***** Exercise input *****

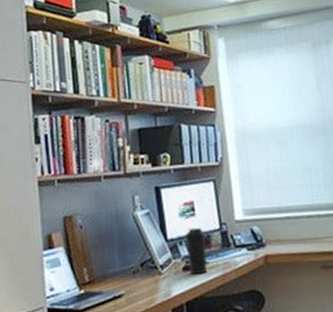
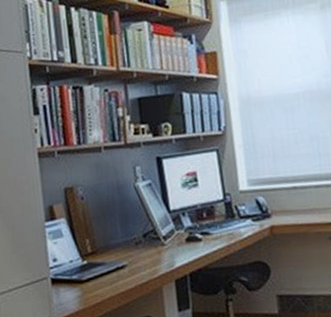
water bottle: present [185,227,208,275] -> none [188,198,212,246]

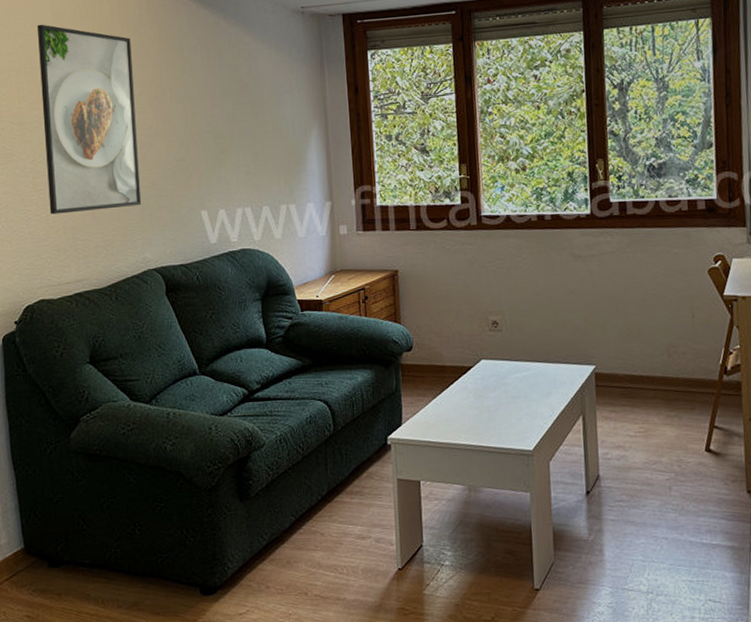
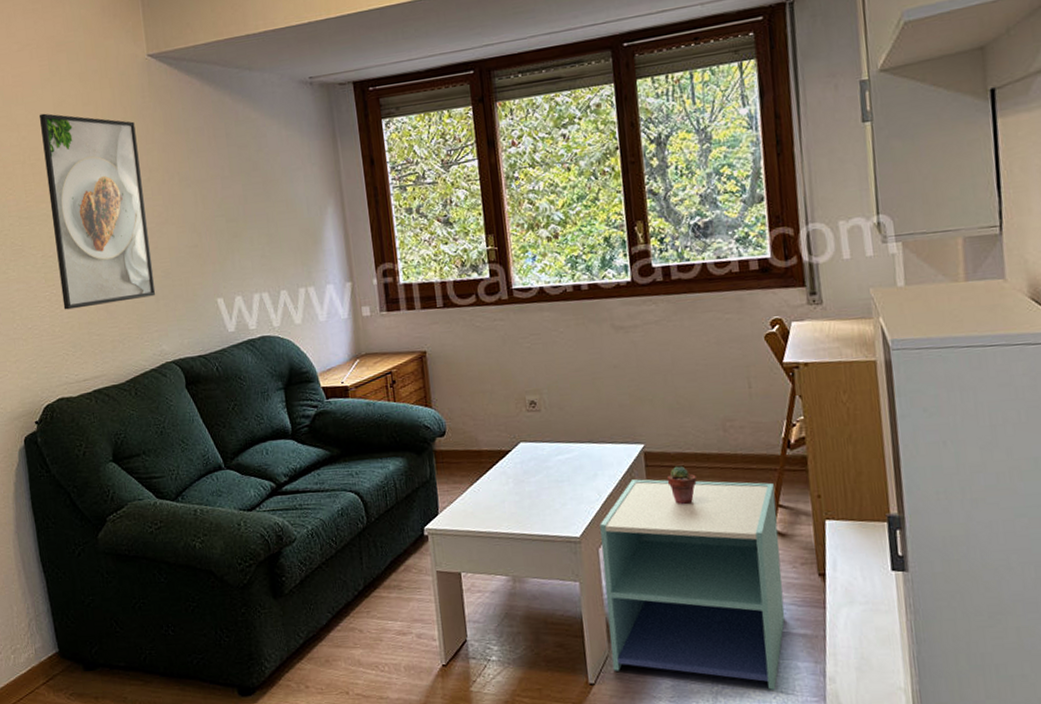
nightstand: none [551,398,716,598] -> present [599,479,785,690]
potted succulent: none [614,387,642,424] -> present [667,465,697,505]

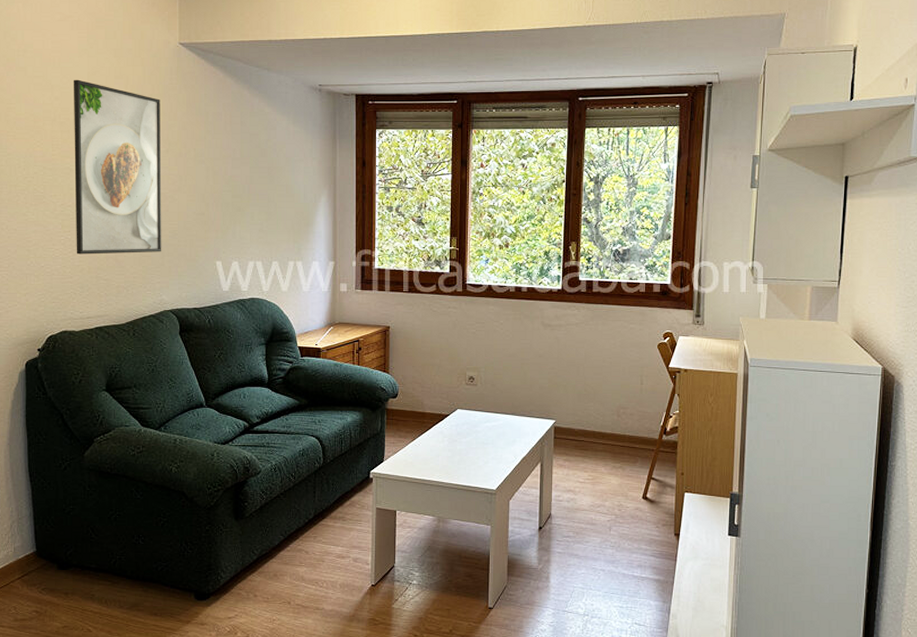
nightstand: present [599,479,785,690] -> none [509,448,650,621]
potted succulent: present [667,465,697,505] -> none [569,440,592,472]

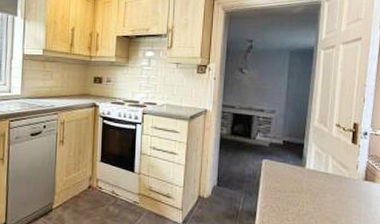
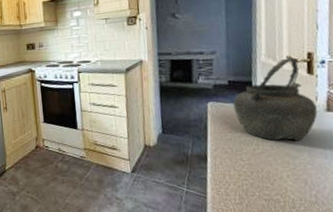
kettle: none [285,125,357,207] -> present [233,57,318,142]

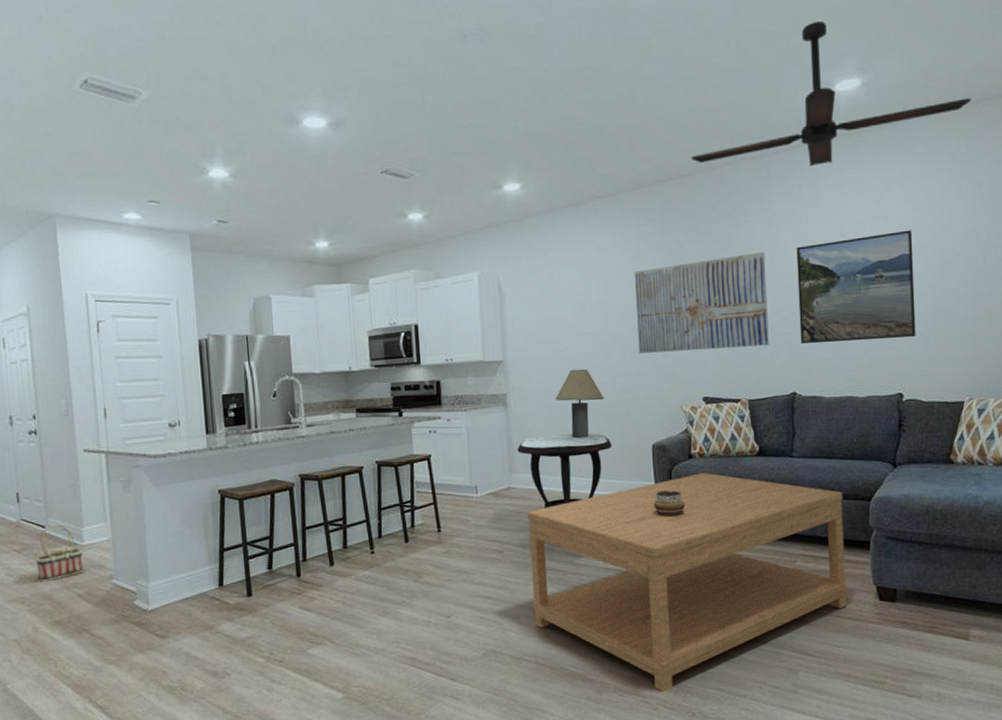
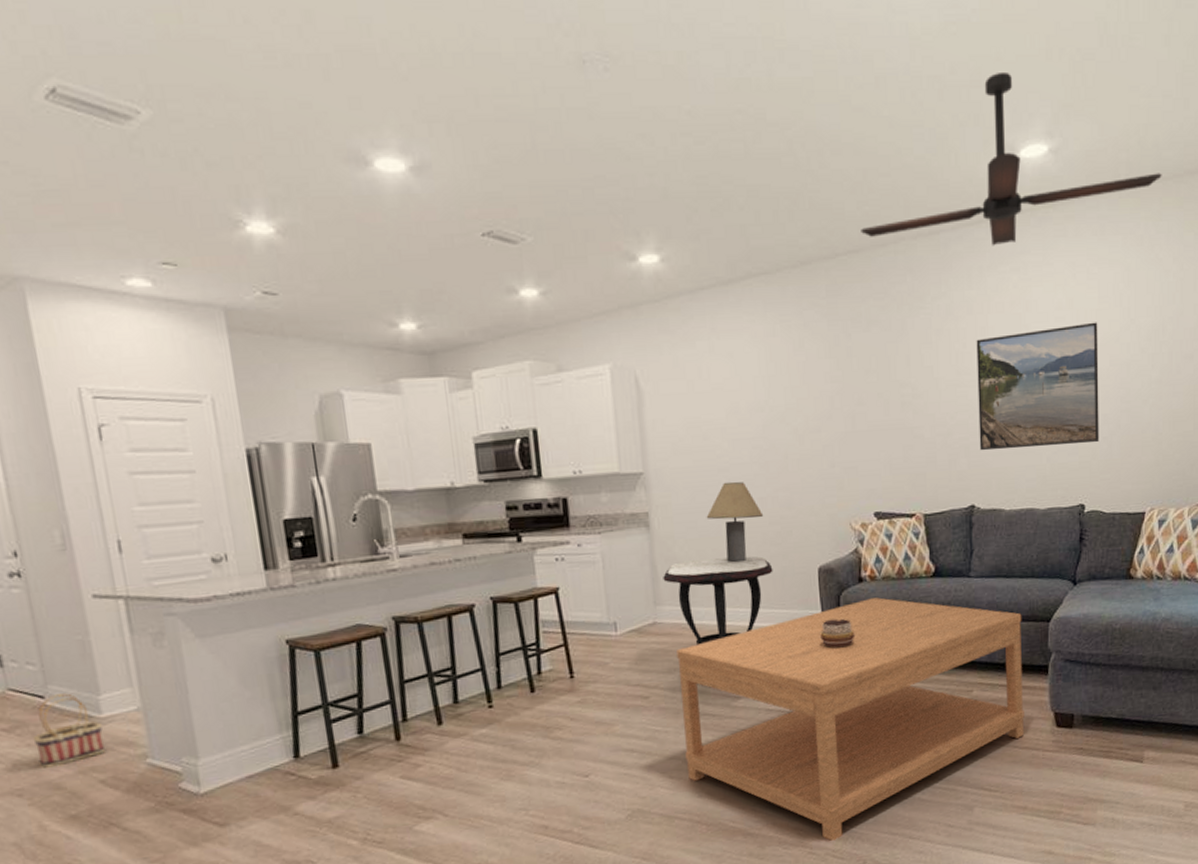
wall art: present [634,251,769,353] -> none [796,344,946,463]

*****

_Your goal_
All of the entries above are to be restated word for word, minus the images.

_The completed task_
water bottle: present [185,227,208,275] -> none [188,198,212,246]

nightstand: none [551,398,716,598] -> present [599,479,785,690]
potted succulent: none [614,387,642,424] -> present [667,465,697,505]

nightstand: present [599,479,785,690] -> none [509,448,650,621]
potted succulent: present [667,465,697,505] -> none [569,440,592,472]

kettle: none [285,125,357,207] -> present [233,57,318,142]

wall art: present [634,251,769,353] -> none [796,344,946,463]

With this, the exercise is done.